Once you have determined a patient’s risk for PE, the next questions are “What tests should I order to rule in or rule out the condition?” and “How should I interpret them?”
One of the strengths of an evidence-based approach to diagnosis is that it allows you to tailor the diagnostic strategy to the patient. Rather than taking a “one size fits all” approach that over-investigates patients who are at low risk and may miss disease in patients who are at high risk, you can use the information from your clinical evaluation to guide the selection of tests and their interpretation. Several groups have developed and validated protocols for the diagnosis of PE that rely on the clinical assessment, D-dimer test, ventilation-perfusion (V/Q) scan, ultrasound of the proximal leg veins and helical computed tomography (CT) scanning.1,3,4,5
The recommended protocol shown in the encounter form is based on a validated protocol developed by Wells and modified by Kearon to add the option of helical CT instead of V/Q scan. Unlike protocols proposed by Musset and Perrier, this one does not require angiography except as an option in a small percentage of patients with indeterminate findings. The protocol is based on the finding that patients with a low clinical probability and a negative noninvasive test almost certainly do not have PE, while patients with a high clinical probability and a positive noninvasive test almost certainly do. Those with an intermediate clinical probability or an indeterminate noninvasive test require further rounds of testing and closer follow-up. It is also important for clinicians to understand that many of the tests in question are “asymmetrical.” That is, they are helpful at ruling in disease when positive or ruling out disease when negative, but not both. For example, the D-dimer test is quite sensitive; when negative in a patient with low risk, it is very good at ruling out PE. However, a positive D-dimer does not rule in the diagnosis; it indicates further confirmatory testing. Conversely, helical CT is very good at ruling in disease when intraluminal filling defects in segmental or larger pulmonary arteries are seen, but it is unhelpful if results are normal or indeterminate. Patients with non-diagnostic V/Q scans and helical CT scans need further testing with ultrasonography of the leg veins to help diagnose or exclude PE.

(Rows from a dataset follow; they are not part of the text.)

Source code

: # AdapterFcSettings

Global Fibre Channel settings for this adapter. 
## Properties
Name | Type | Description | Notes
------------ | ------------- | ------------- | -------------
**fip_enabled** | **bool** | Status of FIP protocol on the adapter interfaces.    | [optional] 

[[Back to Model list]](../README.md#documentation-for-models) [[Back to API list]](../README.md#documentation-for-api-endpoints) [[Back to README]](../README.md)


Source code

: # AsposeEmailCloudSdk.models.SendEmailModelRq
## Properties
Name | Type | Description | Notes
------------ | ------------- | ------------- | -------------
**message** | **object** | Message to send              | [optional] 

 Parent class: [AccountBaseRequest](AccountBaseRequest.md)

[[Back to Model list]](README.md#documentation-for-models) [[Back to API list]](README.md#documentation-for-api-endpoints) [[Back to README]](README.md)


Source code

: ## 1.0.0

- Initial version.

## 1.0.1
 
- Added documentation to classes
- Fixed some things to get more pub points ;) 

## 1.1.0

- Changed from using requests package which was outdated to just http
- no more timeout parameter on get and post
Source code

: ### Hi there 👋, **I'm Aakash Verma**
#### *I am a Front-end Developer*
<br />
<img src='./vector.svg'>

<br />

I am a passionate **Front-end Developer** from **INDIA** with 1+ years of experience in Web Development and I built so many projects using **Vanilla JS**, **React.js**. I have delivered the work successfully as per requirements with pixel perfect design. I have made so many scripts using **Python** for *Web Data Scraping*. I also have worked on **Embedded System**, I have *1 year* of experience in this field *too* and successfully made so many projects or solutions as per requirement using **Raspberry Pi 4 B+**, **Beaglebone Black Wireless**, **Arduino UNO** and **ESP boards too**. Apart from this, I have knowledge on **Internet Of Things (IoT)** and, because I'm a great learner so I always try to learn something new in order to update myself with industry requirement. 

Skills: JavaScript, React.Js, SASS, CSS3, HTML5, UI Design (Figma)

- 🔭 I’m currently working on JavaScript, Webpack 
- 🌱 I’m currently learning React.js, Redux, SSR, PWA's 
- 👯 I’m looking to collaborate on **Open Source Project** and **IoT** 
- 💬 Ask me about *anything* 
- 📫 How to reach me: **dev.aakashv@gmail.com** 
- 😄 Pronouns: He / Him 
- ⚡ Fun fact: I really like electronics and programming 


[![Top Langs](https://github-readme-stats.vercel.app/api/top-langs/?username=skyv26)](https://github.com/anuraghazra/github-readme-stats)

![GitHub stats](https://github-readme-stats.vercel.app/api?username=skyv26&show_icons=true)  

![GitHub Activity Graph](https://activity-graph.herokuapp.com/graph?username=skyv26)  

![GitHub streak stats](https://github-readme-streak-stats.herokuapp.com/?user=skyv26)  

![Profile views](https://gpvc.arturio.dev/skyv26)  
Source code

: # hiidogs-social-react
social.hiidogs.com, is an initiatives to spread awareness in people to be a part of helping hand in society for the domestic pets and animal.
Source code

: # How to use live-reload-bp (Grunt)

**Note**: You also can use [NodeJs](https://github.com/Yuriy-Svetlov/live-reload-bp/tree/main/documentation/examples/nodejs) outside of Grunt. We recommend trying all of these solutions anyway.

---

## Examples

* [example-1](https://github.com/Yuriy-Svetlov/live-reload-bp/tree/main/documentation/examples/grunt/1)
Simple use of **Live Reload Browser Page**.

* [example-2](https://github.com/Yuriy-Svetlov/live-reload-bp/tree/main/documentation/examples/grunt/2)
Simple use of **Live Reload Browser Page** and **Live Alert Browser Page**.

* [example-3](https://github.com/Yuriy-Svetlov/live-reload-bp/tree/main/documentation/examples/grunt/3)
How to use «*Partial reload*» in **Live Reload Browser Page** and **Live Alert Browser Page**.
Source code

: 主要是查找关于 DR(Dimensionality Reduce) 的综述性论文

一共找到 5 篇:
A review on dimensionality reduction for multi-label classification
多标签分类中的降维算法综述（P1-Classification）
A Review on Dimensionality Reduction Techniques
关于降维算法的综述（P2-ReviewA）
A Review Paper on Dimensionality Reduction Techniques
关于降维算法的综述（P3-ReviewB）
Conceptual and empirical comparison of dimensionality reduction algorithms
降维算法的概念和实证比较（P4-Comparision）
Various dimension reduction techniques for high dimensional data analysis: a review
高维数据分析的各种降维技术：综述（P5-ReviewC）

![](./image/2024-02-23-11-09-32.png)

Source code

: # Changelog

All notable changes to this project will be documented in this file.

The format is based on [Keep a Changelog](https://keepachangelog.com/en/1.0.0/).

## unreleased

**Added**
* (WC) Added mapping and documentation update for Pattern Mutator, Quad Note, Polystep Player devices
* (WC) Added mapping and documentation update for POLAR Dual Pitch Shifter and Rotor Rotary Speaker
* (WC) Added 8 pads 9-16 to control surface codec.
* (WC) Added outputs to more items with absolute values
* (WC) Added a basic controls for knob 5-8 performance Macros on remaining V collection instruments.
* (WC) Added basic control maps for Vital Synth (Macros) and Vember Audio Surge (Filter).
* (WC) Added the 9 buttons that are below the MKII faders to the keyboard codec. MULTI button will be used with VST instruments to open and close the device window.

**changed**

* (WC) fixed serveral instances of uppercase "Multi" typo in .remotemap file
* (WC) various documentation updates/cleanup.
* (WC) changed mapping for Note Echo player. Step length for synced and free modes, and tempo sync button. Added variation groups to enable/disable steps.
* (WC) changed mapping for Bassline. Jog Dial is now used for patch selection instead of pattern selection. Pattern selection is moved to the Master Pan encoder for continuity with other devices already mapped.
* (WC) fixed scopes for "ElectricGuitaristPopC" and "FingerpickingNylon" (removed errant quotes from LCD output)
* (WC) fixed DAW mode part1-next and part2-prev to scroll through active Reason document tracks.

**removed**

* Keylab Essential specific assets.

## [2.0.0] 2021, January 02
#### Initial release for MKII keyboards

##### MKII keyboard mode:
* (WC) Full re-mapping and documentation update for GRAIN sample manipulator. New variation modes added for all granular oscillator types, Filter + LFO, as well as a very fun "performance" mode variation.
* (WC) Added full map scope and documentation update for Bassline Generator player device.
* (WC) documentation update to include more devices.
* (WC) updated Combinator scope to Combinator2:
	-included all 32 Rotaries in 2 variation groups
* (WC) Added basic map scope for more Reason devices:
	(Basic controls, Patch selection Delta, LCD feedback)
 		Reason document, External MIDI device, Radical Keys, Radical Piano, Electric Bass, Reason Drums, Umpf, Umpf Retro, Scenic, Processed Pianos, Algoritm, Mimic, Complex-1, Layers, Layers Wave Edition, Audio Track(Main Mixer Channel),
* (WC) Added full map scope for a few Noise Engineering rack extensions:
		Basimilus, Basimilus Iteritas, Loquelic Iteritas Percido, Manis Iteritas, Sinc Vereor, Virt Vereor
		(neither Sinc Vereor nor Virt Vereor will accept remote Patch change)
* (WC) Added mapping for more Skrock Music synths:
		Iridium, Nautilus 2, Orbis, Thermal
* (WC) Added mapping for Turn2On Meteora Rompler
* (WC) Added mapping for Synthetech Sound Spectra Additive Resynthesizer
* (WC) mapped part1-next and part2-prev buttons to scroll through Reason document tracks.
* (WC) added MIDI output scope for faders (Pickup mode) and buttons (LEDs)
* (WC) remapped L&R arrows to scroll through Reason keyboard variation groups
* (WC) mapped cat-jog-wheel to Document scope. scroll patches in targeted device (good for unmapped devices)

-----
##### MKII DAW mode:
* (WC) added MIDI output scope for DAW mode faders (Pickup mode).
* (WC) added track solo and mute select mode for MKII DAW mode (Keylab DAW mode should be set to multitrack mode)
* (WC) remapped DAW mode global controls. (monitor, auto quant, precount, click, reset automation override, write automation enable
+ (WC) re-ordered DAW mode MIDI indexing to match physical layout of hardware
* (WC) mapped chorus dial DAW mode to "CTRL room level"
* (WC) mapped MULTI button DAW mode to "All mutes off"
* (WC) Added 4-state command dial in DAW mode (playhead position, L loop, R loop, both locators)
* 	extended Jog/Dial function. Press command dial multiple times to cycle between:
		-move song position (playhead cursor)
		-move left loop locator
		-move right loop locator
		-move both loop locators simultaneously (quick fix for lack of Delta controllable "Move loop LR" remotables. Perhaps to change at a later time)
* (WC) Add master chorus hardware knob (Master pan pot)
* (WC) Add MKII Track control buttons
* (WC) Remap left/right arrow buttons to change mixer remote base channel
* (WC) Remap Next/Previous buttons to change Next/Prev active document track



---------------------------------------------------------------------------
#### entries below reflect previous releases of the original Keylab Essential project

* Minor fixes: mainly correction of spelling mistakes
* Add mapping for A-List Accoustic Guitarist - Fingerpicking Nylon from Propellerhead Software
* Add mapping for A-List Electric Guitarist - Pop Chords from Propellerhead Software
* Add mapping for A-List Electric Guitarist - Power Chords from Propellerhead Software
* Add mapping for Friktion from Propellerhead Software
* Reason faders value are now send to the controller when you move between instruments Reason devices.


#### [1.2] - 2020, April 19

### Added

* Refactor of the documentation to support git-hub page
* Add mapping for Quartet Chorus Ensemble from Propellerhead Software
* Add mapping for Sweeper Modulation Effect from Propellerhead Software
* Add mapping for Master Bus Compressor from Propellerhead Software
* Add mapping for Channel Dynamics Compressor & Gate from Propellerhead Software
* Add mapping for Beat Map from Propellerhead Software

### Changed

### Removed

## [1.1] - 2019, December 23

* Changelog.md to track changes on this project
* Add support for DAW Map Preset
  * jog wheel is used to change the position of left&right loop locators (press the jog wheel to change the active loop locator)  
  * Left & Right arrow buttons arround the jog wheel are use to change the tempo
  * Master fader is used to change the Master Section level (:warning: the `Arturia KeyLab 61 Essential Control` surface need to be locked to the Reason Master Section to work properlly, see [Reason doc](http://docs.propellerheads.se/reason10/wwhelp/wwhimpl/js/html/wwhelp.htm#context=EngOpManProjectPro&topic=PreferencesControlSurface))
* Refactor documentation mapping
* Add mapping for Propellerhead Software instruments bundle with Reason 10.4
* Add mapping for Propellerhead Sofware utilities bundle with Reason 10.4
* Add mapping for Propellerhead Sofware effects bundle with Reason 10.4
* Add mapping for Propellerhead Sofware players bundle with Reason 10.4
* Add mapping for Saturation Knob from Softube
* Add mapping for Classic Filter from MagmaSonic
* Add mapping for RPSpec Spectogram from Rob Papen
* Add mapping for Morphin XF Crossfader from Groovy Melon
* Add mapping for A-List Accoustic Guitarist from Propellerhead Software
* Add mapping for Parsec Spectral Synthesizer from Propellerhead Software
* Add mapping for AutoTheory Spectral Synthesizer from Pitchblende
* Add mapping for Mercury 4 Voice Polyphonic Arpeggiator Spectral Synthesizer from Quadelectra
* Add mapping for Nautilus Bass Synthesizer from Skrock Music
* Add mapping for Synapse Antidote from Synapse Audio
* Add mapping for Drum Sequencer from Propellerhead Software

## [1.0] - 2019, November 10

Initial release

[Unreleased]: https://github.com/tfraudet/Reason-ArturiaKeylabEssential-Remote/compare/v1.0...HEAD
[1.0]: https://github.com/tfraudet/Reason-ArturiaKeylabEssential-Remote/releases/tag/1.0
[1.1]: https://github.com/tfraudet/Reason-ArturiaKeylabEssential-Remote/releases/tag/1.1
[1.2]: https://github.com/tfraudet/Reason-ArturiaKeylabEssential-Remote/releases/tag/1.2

This protocol applies to adult patients presenting with new or worsening shortness of breath or chest pain to the emergency department or outpatient setting. Patients whose symptoms last for more than 30 days, those with no symptoms for the three days prior to presentation, those with recent anticoagulation, inpatients, pregnant women, patients with suspected thrombosis of an upper extremity vein, and children were excluded from the validation studies and should not be evaluated using this algorithm. Critically ill patients and those with a limited cardiovascular reserve may require more extensive evaluation, since the consequences of a small missed PE are greater in this group. The D-dimer test is much less specific in hospitalized patients, and the V/Q scan is often associated with nondiagnostic results in patients with chronic pulmonary disease.
This article is part of a series that offers evidence-based tools to assist family physicians in improving their decision making at the point of care. The series is produced in partnership with American Family Physician. A related article, which also includes the pulmonary embolism encounter form, appears in the Feb. 1, 2004, issue of AFP, pages 599-601.
In the case of Mr. Smith, our fictitious patient, the probability of PE is moderate (he has 4.5 points because of his heart rate and no alternative diagnosis). Following the protocol, you would send him for a stat D-dimer test and a helical CT scan. If the D-dimer turned out to be negative, this would not be enough to exclude PE, given the intermediate clinical risk. If we assume that the helical CT revealed an intraluminal filling defect in the segmental arteries, it would confirm the diagnosis of PE. Had the helical CT shown only a subsegmental intraluminal filling defect, further testing (beginning with an ultrasound of the leg veins) would have been indicated to help establish the diagnosis.